* **CONSEGNA**:
Prosegui il testo sulle proposte contro la disgregazione sociale, ripartendo subito dopo l'ultima frase riportata.

* **TESTO DI PARTENZA**:
· · ·
3) Promuovere una visione del mondo più vitale (comunitaria, partecipativa, volontaristica) e uno stile di vita più naturale (lavorare meno, vivere più il corpo, socializzare di più), superando l’ambito strettamente medicale. Il che, nell’immediato, significa sostenere ogni salutare sintomo di reattività alla disgregazione sociale (dalla banche del tempo ai gruppi di acquisto solidale). E, soprattutto, vuol dire organizzare pratiche collettive che abbiano come parte decisiva ed esito finale l’azione comune in presenza. Anche ispirandosi a esperimenti in contro-tendenza già in atto. Come, per fare solo un esempio, i Luddite Club qualche anno fa sorti a New York: gruppi spontanei di giovanissimi che nei loro incontri, per ritrovare un po’ di ecologia mentale e ritrovare il gusto di stare insieme per davvero, bandiscono gli smartphone. Oppure, dare visibilità a sperimentazioni dal basso come le Social Street, idea tutta italiana nata a Bologna, che dal 2013 si dà da fare per trasformare il buon vicinato in “un facilitatore del passaggio dal virtuale al reale”, come si legge sul sito degli organizzatori6

4) Attraverso messaggi di responsabilizzazione – ad esempio, facendo riscoprire la bellezza della fatica e dell’impegno per obiettivi comuni, come possono essere quelli di un’associazione – lavorare sull’immaginario diffuso, per accorciare i tempi di transizione all’età adulta dei giovani, iper-protetti da genitori ansiosi. Senza dimenticare un problema direttamente connesso all’“eterna adolescenza”, ovvero il calo della natalità. Priorità, queste, attuabili attraverso una politica sociale che metta fine alla precarietà contrattuale sul lavoro e obblighi a un compenso minimo adeguato (salario minimo), per rimettere così in circolo le energie.
· · ·
* **ESTRATTO DATI**:
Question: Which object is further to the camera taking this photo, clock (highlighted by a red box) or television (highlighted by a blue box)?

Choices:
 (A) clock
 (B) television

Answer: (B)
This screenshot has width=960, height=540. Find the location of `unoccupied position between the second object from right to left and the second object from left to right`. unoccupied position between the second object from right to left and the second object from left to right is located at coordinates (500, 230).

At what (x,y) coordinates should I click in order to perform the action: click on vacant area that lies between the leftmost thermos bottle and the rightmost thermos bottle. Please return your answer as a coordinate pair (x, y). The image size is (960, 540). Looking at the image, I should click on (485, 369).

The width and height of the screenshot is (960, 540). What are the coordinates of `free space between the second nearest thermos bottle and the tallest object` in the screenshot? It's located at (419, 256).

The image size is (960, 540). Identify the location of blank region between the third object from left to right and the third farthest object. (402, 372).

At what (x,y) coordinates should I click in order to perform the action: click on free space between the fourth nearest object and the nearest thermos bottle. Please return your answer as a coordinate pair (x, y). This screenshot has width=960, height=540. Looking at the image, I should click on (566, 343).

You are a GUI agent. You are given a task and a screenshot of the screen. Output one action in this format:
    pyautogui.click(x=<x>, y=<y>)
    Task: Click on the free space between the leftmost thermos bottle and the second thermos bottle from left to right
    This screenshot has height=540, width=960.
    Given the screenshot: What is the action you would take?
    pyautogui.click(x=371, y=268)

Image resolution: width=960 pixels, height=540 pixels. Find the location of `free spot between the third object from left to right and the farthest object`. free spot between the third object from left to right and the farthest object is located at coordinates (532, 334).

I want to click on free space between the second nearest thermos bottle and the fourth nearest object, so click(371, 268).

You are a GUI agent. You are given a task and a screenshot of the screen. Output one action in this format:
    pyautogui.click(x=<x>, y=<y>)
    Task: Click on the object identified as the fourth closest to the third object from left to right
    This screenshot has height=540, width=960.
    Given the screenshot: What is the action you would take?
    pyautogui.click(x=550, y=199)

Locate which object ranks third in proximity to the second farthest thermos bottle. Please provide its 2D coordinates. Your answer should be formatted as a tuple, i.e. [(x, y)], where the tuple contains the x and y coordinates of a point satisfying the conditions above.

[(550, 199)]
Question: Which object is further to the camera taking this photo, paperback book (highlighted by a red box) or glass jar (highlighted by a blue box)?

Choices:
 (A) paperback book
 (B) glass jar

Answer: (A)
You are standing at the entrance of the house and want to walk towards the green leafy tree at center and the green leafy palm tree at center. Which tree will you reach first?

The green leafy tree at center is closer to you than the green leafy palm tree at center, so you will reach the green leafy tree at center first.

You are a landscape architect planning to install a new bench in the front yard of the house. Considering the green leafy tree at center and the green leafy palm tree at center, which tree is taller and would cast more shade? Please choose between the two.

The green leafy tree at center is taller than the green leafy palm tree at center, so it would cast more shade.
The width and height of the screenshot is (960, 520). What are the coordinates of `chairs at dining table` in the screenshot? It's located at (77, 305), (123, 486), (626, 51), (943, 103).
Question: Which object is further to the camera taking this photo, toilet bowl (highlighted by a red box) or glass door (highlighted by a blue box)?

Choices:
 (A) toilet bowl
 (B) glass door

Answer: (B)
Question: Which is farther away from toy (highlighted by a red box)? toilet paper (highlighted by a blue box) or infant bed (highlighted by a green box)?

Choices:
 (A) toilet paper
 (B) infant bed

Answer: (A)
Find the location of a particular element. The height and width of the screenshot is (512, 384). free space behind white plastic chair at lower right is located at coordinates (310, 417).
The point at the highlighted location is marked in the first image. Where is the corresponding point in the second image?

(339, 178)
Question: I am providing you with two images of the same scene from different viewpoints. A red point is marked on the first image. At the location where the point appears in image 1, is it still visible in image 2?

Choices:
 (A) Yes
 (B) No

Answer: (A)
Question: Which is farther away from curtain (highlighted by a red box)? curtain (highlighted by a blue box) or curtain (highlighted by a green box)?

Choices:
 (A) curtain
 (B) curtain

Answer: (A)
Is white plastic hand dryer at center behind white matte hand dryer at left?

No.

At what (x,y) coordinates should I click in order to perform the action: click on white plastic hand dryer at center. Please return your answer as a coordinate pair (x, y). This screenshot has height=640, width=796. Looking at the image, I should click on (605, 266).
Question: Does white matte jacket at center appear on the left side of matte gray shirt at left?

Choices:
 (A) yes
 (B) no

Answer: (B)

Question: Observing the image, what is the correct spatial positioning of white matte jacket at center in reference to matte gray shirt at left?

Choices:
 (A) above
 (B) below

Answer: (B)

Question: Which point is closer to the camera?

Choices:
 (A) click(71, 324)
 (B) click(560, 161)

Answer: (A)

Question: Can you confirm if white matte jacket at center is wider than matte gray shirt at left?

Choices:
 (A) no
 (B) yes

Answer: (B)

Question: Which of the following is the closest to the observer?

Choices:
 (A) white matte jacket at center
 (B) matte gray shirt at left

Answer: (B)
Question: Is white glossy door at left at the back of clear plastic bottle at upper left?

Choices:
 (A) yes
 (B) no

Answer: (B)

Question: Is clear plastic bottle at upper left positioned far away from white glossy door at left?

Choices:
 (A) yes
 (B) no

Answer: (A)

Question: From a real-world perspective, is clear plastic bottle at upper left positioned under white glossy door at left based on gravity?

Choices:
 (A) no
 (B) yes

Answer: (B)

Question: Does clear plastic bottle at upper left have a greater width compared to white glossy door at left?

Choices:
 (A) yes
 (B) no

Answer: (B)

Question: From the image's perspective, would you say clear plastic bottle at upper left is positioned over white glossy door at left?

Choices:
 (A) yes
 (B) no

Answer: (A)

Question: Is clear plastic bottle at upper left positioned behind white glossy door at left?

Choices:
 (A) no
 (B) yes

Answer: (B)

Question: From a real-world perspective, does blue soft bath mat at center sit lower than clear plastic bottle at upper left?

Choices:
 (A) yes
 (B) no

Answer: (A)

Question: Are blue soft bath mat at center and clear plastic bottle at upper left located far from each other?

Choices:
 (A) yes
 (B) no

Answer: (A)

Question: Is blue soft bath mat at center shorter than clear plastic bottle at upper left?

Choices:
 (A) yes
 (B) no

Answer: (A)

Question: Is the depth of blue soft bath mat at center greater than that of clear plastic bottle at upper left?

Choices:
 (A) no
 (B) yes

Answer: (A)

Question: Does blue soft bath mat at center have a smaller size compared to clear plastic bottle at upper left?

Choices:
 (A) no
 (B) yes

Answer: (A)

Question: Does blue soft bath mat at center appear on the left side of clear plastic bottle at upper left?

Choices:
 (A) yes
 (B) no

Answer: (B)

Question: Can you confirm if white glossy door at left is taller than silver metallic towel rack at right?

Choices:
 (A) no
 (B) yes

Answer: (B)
· · ·
* **SOLUZIONE**:
In sintesi, e consapevoli di ragionare a lungo termine, c’è urgente bisogno di porre in primo piano l’esistenza concreta dei singoli. Cioè la vita. La vita vera. Con i suoi aspetti di stress, con le legittime aspirazioni di ognuno, e con il vissuto reale – e non meramente statistico – di donne e uomini in carne e ossa. Scriveva Albert Camus: “Ho letto di recente che sarei un solitario. Forse, ma lo sono come milioni di uomini che reputo mio fratelli e al cui fianco cammino”.

  1. Francesco Sbandi, “I giovani abbandonano le app di dating, ma non tornano alle conquiste dal vivo: la ragione è un’altra”, ilfattoquotidiano.it, 9 aprile 2024. In generale, sui problemi relativi alla dipendenza da smartphone di adolescenti e giovani, si legga Jean M. Twenge, “Iperconnessi. Perché i ragazzi oggi crescono meno ribelli, più tolleranti, meno felici e del tutto impreparati a diventare adulti”, Einaudi, 2018, Torino.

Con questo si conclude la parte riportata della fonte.